Amount contributed = 7% of X = 0.07X. Remaining = X - 0.07X = 0.93X.
He saves 25% of the remaining balance, so amount saved = 0.25 × 0.93X = 0.2325X.
Amount left after saving = Remaining - Saved = 0.93X - 0.2325X = 0.6975X.
Given that this remaining amount is Rs. 2,100, so 0.6975X = 2,100.
Therefore X = 2,100 ÷ 0.6975 ≈ 3,010.752688... ≈ Rs. 3,010.75.
Thus the actual income ≈ Rs. 3,010.75, option (c).

Q2: In an examination, 40% are passing percentage. If a person gets 41 marks and fails by 3 marks, what are the maximum marks?
(a) 110
(b) 100
(c) 120
(d) 150
Ans: (a)
Sol: The passing marks = 41 + 3 = 44.
If maximum marks are m, then 40% of m = 44 ⇒ 0.40m = 44.
So m = 44 ÷ 0.40 = 110.
Therefore maximum marks = 110 (option a).

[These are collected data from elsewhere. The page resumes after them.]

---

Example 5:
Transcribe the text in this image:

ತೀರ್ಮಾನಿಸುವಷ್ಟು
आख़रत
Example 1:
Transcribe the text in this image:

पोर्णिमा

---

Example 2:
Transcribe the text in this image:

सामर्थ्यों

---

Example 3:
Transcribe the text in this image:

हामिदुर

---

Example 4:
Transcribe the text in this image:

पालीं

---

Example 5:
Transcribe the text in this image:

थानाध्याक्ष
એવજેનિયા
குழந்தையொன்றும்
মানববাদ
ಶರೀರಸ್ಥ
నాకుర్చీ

Q3: Reema saves 51% of his total income of Rs. 15000 per month. Calculate his total spending.
(a) 7350
(b) 7550
(c) 6500
(d) 8560
Ans: (a)
Sol: Money spent = (100% - 51%) of 15,000 = 49% of 15,000.
Amount = (49 ÷ 100) × 15,000 = 0.49 × 15,000 = 7,350.
Therefore money spent = Rs. 7,350 (option a).

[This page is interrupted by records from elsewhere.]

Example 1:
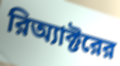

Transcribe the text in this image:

রিঅ্যাক্টরের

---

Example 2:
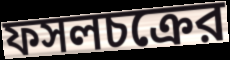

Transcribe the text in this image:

ফসলচক্রের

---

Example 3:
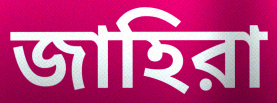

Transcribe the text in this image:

জাহিরা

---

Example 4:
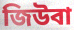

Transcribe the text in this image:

জিউবা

Q4: If Jenny's income is 30% more than that of Nikita, how much percent of Nikita's income is less than that of Jenny?
(a) 23.08%
(b) 25.5%
(c) 27.60%
(d) 29%
Ans: (a)
Sol: Let Nikita's income = 100 units. Then Jenny's income = 100 + 30 = 130 units.
Percentage by which Nikita's income is less than Jenny's = [(130 - 100) ÷ 130] × 100 = (30 ÷ 130) × 100 = 23.0769% ≈ 23.08%.
Hence option (a).

Q5: If the price of an article is increased by 18%, determine by how much percent must a user reduce the use, so that expenditure on it remains unchanged?
(a) 13.24%
(b) 16%
(c) 25%
(d) 15.3%
Ans: (d)
Sol:
Let original price = P and original quantity used = Q so original expenditure = P×Q.
New price = P × 1.18. To keep expenditure constant, new quantity Q' must satisfy P×Q = (P×1.18)×Q' ⇒ Q' = Q ÷ 1.18.
Fractional reduction in quantity = 1 - (1 ÷ 1.18) = (1.18 - 1) ÷ 1.18 = 0.18 ÷ 1.18.
Percentage reduction = (0.18 ÷ 1.18) × 100 = (18 ÷ 118) × 100 ≈ 15.2542% ≈ 15.3%.
Therefore the user must reduce use by approximately 15.3% (option d).